I assume this would be true since ( p ∨ q) ↔ ( p ∧ q ) ≡ p ↔ q is true. Proved that already. What you guys think? Is it possible to keep breaking this statement down till p ↔ q ? am i missing some identities?
Edit: worked a truth table so both statements are equivalent. However, I need to prove this by propositional logic.
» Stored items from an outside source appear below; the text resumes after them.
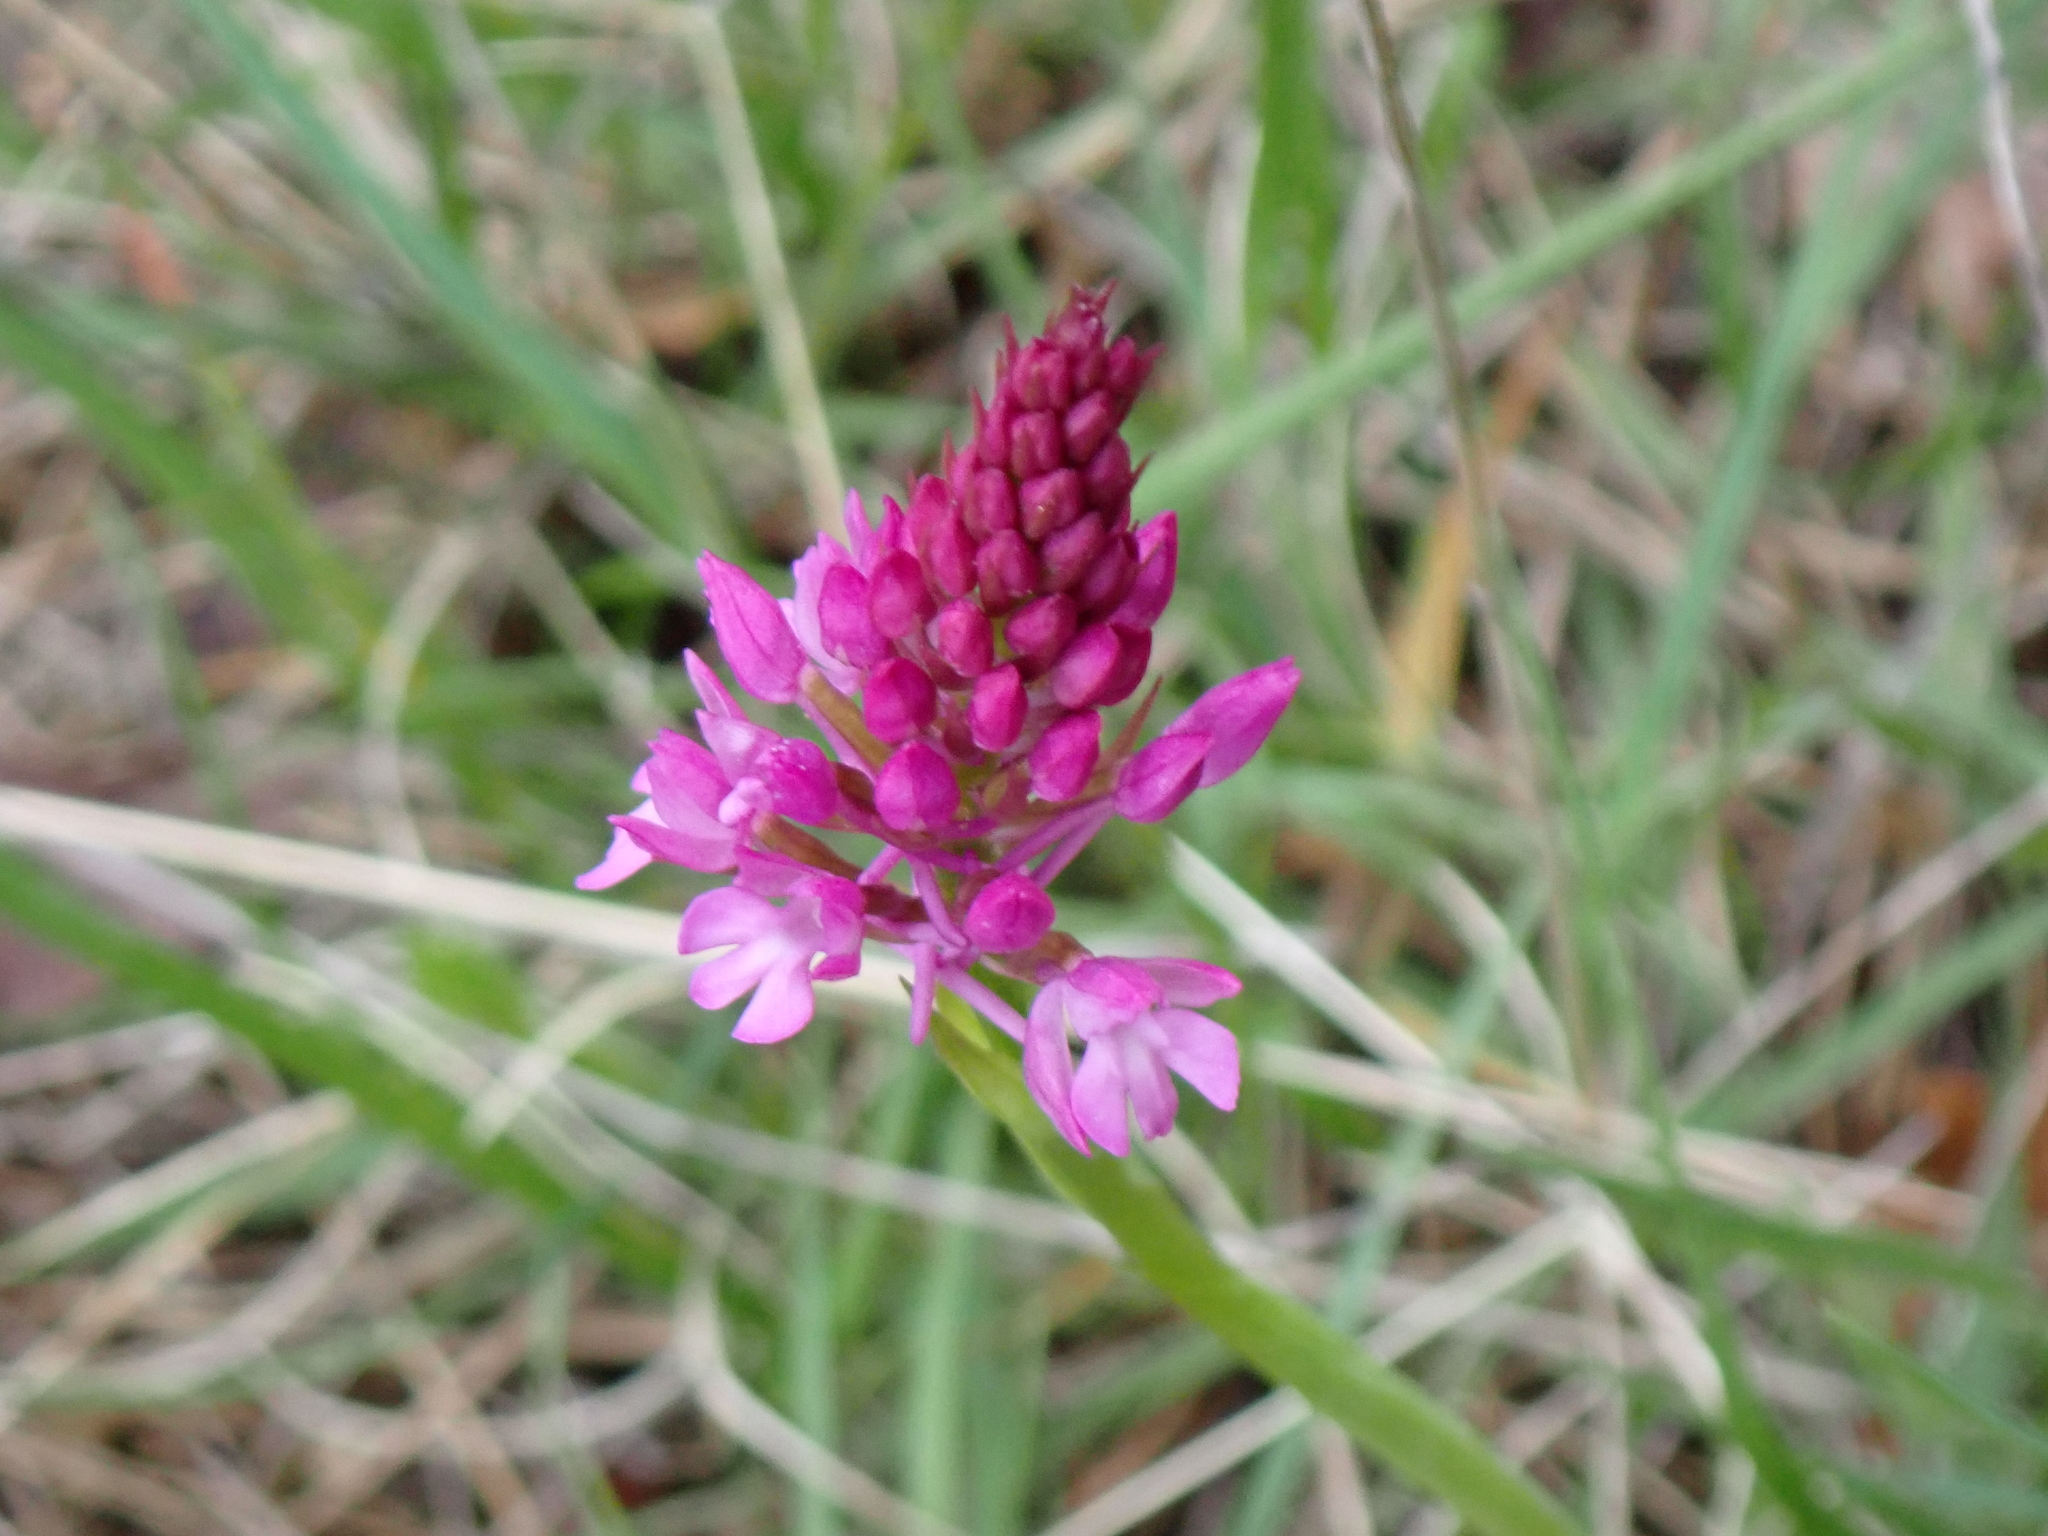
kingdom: Plantae
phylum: Tracheophyta
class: Liliopsida
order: Asparagales
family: Orchidaceae
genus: Anacamptis
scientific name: Anacamptis pyramidalis
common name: Pyramidal orchid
Any help?
\begin{align} LHS&\equiv((p∧ ¬q)\to(¬p ∧ q)) \land ((¬p ∧ q)\to(p∧ ¬q)) \\ &\equiv ((\neg p\lor q)\lor(¬p ∧ q)) \land ((p \lor \neg q)\lor(p∧ ¬q)) \\ &\equiv (((\neg p\lor q)\lor¬p)\land ((\neg p\lor q)\lor q)) \land (((p \lor \neg q)\lor p)\land ((p \lor \neg q)\lor ¬q)) \\ &\equiv ((\neg p\lor q)\land (\neg p\lor q)) \land ((p \lor \neg q)\land ((p \lor \neg q)) \\ &\equiv (\neg p\lor q) \land (p \lor \neg q) \\ &\equiv (p\to q) \land (q\to p) \\ &\equiv (p↔ q) \end{align}